For Professor Carsten Maple, director for Cyber Security research at the WMG Cyber Security Centre, University of Warwick, UK, it’s the sheer size and complexity of the IoT world that also poses problems: “Such complex interconnected and interdependent business systems create challenges for assuring security and resilience. When I co-authored the SOCA (Serious Organised Crime Agency) -supported UK Security Breach Investigations Report in 2010, I found that 18% of all breaches occurred through a business partner.  Subsequent reports have found much higher percentages. In systems where many different components and infrastructure are connected, the attack surface becomes difficult to manage.”

Professor Maple adds, “A further challenge for the successful adoption of IoT requires recognition that there are a great number of competing objectives to balance.  Business wish to be quick to market, but ensuring product and system security takes time.  When is a product or service secure enough? The data accumulated in an IoT environment can be useful for maintaining a persistent identity, thereby enhancing service, but this comes at a cost to consumer privacy.  We will have very powerful systems that can benefit consumers greatly but, as the complexity grows, can we really ensure that there is informed consent for usage of data generated by a consumer?”
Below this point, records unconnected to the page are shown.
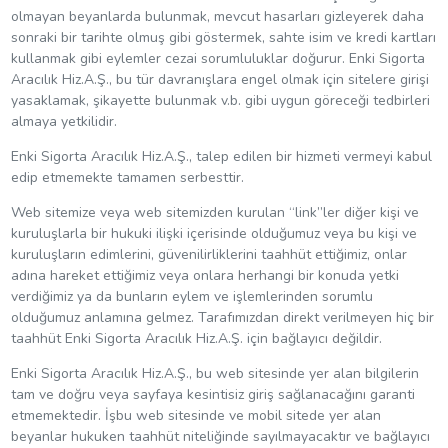
olmayan beyanlarda bulunmak, mevcut hasarları gizleyerek daha
sonraki bir tarihte olmuş gibi göstermek, sahte isim ve kredi kartları
kullanmak gibi eylemler cezai sorumluluklar doğurur. Enki Sigorta
Aracılık Hiz.A.Ş., bu tür davranışlara engel olmak için sitelere girişi
yasaklamak, şikayette bulunmak v.b. gibi uygun göreceği tedbirleri
almaya yetkilidir.
Enki Sigorta Aracılık Hiz.A.Ş., talep edilen bir hizmeti vermeyi kabul
edip etmemekte tamamen serbesttir.
Web sitemize veya web sitemizden kurulan “link”ler diğer kişi ve
kuruluşlarla bir hukuki ilişki içerisinde olduğumuz veya bu kişi ve
kuruluşların edimlerini, güvenilirliklerini taahhüt ettiğimiz, onlar
adına hareket ettiğimiz veya onlara herhangi bir konuda yetki
verdiğimiz ya da bunların eylem ve işlemlerinden sorumlu
olduğumuz anlamına gelmez. Tarafımızdan direkt verilmeyen hiç bir
taahhüt Enki Sigorta Aracılık Hiz.A.Ş. için bağlayıcı değildir.
Enki Sigorta Aracılık Hiz.A.Ş., bu web sitesinde yer alan bilgilerin
tam ve doğru veya sayfaya kesintisiz giriş sağlanacağını garanti
etmemektedir. İşbu web sitesinde ve mobil sitede yer alan
beyanlar hukuken taahhüt niteliğinde sayılmayacaktır ve bağlayıcı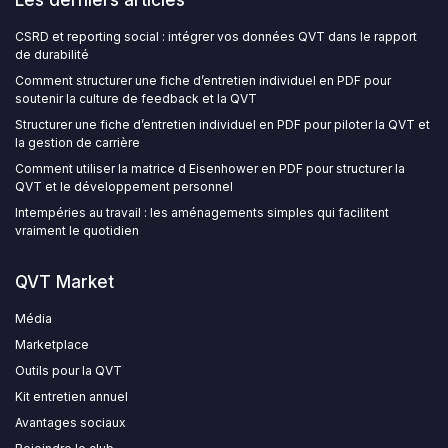
CSRD et reporting social : intégrer vos données QVT dans le rapport
de durabilité
Comment structurer une fiche d’entretien individuel en PDF pour
soutenir la culture de feedback et la QVT
Structurer une fiche d’entretien individuel en PDF pour piloter la QVT et
la gestion de carrière
Comment utiliser la matrice d Eisenhower en PDF pour structurer la
QVT et le développement personnel
Intempéries au travail : les aménagements simples qui facilitent
vraiment le quotidien
QVT Market
Média
Marketplace
Outils pour la QVT
Kit entretien annuel
Avantages sociaux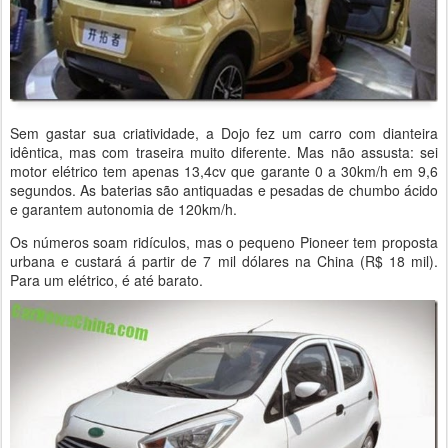
Sem gastar sua criatividade, a Dojo fez um carro com dianteira
idêntica, mas com traseira muito diferente. Mas não assusta: sei
motor elétrico tem apenas 13,4cv que garante 0 a 30km/h em 9,6
segundos. As baterias são antiquadas e pesadas de chumbo ácido
e garantem autonomia de 120km/h.
Os números soam ridículos, mas o pequeno Pioneer tem proposta
urbana e custará á partir de 7 mil dólares na China (R$ 18 mil).
Para um elétrico, é até barato.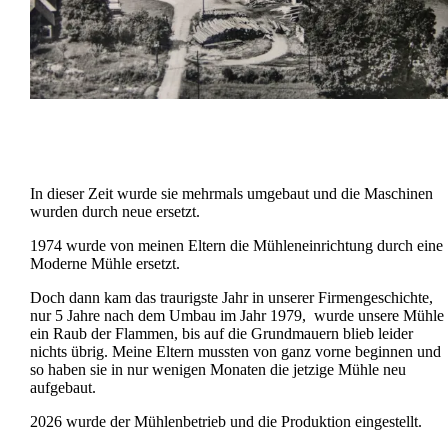
In dieser Zeit wurde sie mehrmals umgebaut und die Maschinen
wurden durch neue ersetzt.
1974 wurde von meinen Eltern die Mühleneinrichtung durch eine
Moderne Mühle ersetzt.
Doch dann kam das traurigste Jahr in unserer Firmengeschichte,
nur 5 Jahre nach dem Umbau im Jahr 1979, wurde unsere Mühle
ein Raub der Flammen, bis auf die Grundmauern blieb leider
nichts übrig. Meine Eltern mussten von ganz vorne beginnen und
so haben sie in nur wenigen Monaten die jetzige Mühle neu
aufgebaut.
2026 wurde der Mühlenbetrieb und die Produktion eingestellt.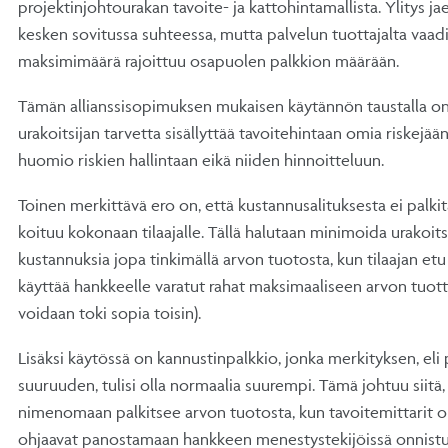
projektinjohtourakan tavoite- ja kattohintamallista. Ylitys j
kesken sovitussa suhteessa, mutta palvelun tuottajalta vaad
maksimimäärä rajoittuu osapuolen palkkion määrään.
Tämän allianssisopimuksen mukaisen käytännön taustalla o
urakoitsijan tarvetta sisällyttää tavoitehintaan omia riskejään
huomio riskien hallintaan eikä niiden hinnoitteluun.
Toinen merkittävä ero on, että kustannusalituksesta ei palkita
koituu kokonaan tilaajalle. Tällä halutaan minimoida urakoits
kustannuksia jopa tinkimällä arvon tuotosta, kun tilaajan e
käyttää hankkeelle varatut rahat maksimaaliseen arvon tuotto
voidaan toki sopia toisin).
Lisäksi käytössä on kannustinpalkkio, jonka merkityksen, eli
suuruuden, tulisi olla normaalia suurempi. Tämä johtuu siitä,
nimenomaan palkitsee arvon tuotosta, kun tavoitemittarit on 
ohjaavat panostamaan hankkeen menestystekijöissä onnist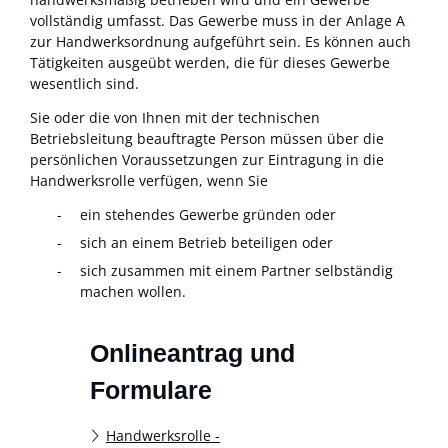
vollständig umfasst. Das Gewerbe muss in der Anlage A
zur Handwerksordnung aufgeführt sein. Es können auch
Tätigkeiten ausgeübt werden, die für dieses Gewerb
e
wesentlich sind.
Sie oder die von Ihnen mit der technischen
Betriebsleitung beauftragte Person müssen über die
persönlichen Voraussetzungen zur Eintragung in die
Handwerksrolle verfügen, wenn Sie
ein stehendes Gewerbe gründen oder
sich an einem Betrieb beteiligen oder
sich zusammen mit einem Partner selbständig
machen wollen.
Onlineantrag und
Formulare
Handwerksrolle -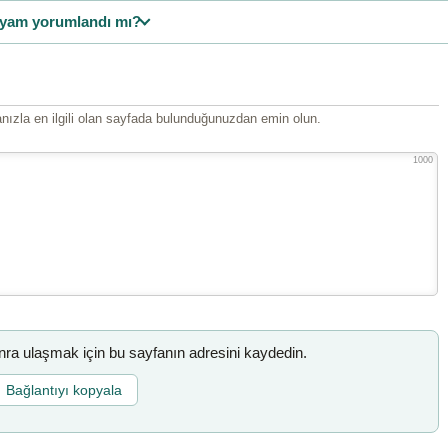
yam yorumlandı mı?
ızla en ilgili olan sayfada bulunduğunuzdan emin olun.
1000
a ulaşmak için bu sayfanın adresini kaydedin.
Bağlantıyı kopyala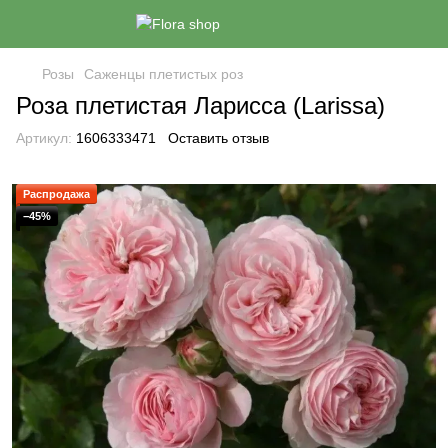
Розы
Саженцы плетистых роз
Роза плетистая Ларисса (Larissa)
Артикул:
1606333471
Оставить отзыв
Распродажа
−45%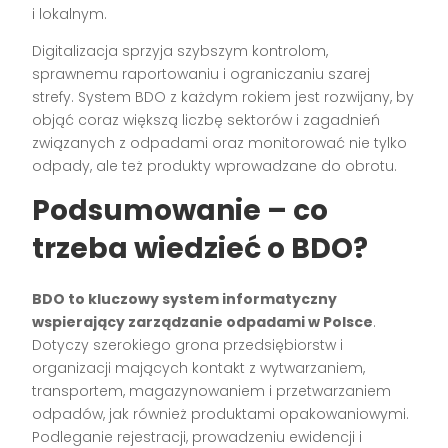
i lokalnym.
Digitalizacja sprzyja szybszym kontrolom,
sprawnemu raportowaniu i ograniczaniu szarej
strefy. System BDO z każdym rokiem jest rozwijany, by
objąć coraz większą liczbę sektorów i zagadnień
związanych z odpadami oraz monitorować nie tylko
odpady, ale też produkty wprowadzane do obrotu.
Podsumowanie – co
trzeba wiedzieć o BDO?
BDO to kluczowy system informatyczny
wspierający zarządzanie odpadami w Polsce
.
Dotyczy szerokiego grona przedsiębiorstw i
organizacji mających kontakt z wytwarzaniem,
transportem, magazynowaniem i przetwarzaniem
odpadów, jak również produktami opakowaniowymi.
Podleganie rejestracji, prowadzeniu ewidencji i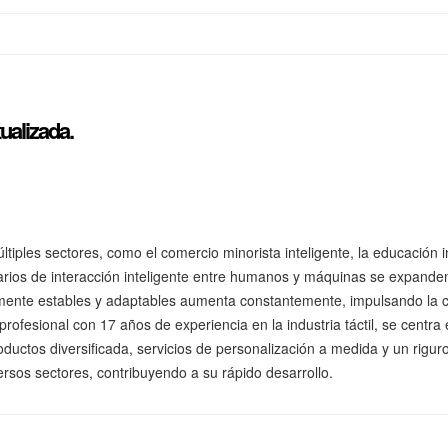
tualizada.
tiples sectores, como el comercio minorista inteligente, la educación int
cenarios de interacción inteligente entre humanos y máquinas se expa
amente estables y adaptables aumenta constantemente, impulsando la co
 profesional con 17 años de experiencia en la industria táctil, se centra
productos diversificada, servicios de personalización a medida y un rig
ersos sectores, contribuyendo a su rápido desarrollo.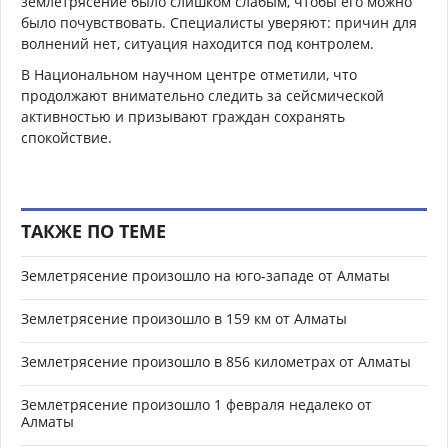
землетрясение было слишком слабым, чтобы его можно
было почувствовать. Специалисты уверяют: причин для
волнений нет, ситуация находится под контролем.
В Национальном научном центре отметили, что
продолжают внимательно следить за сейсмической
активностью и призывают граждан сохранять
спокойствие.
ТАКЖЕ ПО ТЕМЕ
Землетрясение произошло на юго-западе от Алматы
Землетрясение произошло в 159 км от Алматы
Землетрясение произошло в 856 километрах от Алматы
Землетрясение произошло 1 февраля недалеко от
Алматы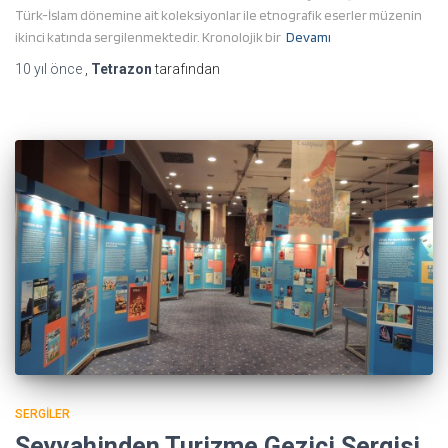
Türk-İslam dönemine ait koleksiyonlar ile etnografik eserler müzenin
ikinci katında sergilenmektedir. Kronolojik bir
Devamı
10 yıl
önce
,
Tetrazon
tarafından
SERGILER
Seyyahinden Turizme Gezici Sergisi,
And of the role that universities can play, Maple says: “Academia is working hard with industry to find solutions to these pressing issues.  It is expected that there will be a new research hub announced in the next 12 months that will unite government, industry and academia in this effort.  Academics are keen to lead the charge in developing multi-disciplinary, multi-stakeholder and multi-lateral approaches to understanding and tackling the problem. The WMG Cyber Security Centre at the University of Warwick is just one example of a group working with leading industrial and academic partners in areas such as defence, transport, construction and smart cities to make a significant impact in ensuring the security and resilience of IoT systems.”